[EXERCISE INSTRUCTIONS]: Wherever the word "dieser" occurs in the listing below, copy that whole line.
━━ EXTRACTED ENTRIES
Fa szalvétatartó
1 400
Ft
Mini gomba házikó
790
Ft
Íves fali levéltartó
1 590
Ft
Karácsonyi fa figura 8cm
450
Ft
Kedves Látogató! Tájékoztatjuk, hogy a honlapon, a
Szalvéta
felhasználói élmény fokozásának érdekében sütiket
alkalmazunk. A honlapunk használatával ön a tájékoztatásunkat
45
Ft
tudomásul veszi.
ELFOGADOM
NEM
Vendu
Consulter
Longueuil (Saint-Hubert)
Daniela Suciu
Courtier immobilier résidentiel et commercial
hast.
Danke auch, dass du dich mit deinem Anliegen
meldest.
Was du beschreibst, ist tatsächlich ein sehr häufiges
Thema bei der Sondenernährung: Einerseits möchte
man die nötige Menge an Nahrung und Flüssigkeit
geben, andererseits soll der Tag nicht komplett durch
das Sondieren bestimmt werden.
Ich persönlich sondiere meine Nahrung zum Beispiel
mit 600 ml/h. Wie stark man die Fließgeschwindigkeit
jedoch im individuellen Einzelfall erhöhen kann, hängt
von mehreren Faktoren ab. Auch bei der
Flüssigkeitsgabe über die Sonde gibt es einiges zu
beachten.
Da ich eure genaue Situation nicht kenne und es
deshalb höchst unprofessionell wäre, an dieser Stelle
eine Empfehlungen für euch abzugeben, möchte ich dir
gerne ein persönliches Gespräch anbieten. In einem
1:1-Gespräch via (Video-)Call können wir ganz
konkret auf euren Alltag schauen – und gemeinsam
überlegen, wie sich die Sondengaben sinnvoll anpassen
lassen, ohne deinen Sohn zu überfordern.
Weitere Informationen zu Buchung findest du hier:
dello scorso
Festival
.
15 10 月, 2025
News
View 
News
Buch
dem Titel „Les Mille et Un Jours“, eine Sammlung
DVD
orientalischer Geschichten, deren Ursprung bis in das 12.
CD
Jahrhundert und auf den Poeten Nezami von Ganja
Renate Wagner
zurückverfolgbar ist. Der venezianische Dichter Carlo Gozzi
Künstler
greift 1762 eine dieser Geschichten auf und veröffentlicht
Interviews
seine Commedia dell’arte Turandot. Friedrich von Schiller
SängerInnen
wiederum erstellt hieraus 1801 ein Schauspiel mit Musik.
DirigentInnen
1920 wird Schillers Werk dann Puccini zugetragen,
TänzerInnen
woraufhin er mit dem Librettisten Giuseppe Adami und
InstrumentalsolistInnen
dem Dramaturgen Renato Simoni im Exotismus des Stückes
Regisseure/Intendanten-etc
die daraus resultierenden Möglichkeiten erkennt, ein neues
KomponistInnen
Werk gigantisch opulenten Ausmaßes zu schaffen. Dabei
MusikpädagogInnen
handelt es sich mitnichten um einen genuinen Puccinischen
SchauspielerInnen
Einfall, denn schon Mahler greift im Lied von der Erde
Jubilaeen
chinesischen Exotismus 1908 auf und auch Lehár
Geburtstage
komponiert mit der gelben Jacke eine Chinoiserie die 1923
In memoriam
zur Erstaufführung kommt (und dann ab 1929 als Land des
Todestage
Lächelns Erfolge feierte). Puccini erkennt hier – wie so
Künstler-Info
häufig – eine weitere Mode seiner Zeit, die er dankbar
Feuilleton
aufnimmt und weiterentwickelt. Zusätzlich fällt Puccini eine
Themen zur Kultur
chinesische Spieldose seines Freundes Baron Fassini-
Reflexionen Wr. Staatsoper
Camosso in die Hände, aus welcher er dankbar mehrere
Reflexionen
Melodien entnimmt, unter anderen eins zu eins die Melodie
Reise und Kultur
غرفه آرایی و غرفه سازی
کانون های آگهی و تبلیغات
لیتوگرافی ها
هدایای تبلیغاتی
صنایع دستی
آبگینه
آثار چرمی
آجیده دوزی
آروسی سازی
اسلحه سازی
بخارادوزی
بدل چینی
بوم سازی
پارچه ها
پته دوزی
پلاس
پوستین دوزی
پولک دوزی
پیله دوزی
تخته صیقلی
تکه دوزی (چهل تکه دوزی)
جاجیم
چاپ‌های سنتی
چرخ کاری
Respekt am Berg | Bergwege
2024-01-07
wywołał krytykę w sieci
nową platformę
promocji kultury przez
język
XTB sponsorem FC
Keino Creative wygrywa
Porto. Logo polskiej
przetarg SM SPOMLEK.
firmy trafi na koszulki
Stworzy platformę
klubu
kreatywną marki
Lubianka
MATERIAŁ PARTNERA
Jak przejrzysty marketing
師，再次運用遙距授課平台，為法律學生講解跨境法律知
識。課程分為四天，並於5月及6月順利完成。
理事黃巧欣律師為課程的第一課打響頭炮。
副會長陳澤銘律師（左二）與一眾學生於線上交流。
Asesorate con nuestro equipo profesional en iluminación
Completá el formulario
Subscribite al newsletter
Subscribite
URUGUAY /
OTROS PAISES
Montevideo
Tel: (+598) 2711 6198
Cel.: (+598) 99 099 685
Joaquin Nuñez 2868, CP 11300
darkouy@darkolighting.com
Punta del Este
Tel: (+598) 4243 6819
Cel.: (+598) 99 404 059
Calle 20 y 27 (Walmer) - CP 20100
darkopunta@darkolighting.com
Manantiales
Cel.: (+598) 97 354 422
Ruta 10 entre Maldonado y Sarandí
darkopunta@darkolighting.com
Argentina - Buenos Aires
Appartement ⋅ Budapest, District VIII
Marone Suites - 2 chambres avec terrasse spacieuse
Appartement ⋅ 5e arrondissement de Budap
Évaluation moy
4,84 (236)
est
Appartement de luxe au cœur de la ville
━━━━
[TASK RESPONSE]:
deshalb höchst unprofessionell wäre, an dieser Stelle
greift 1762 eine dieser Geschichten auf und veröffentlicht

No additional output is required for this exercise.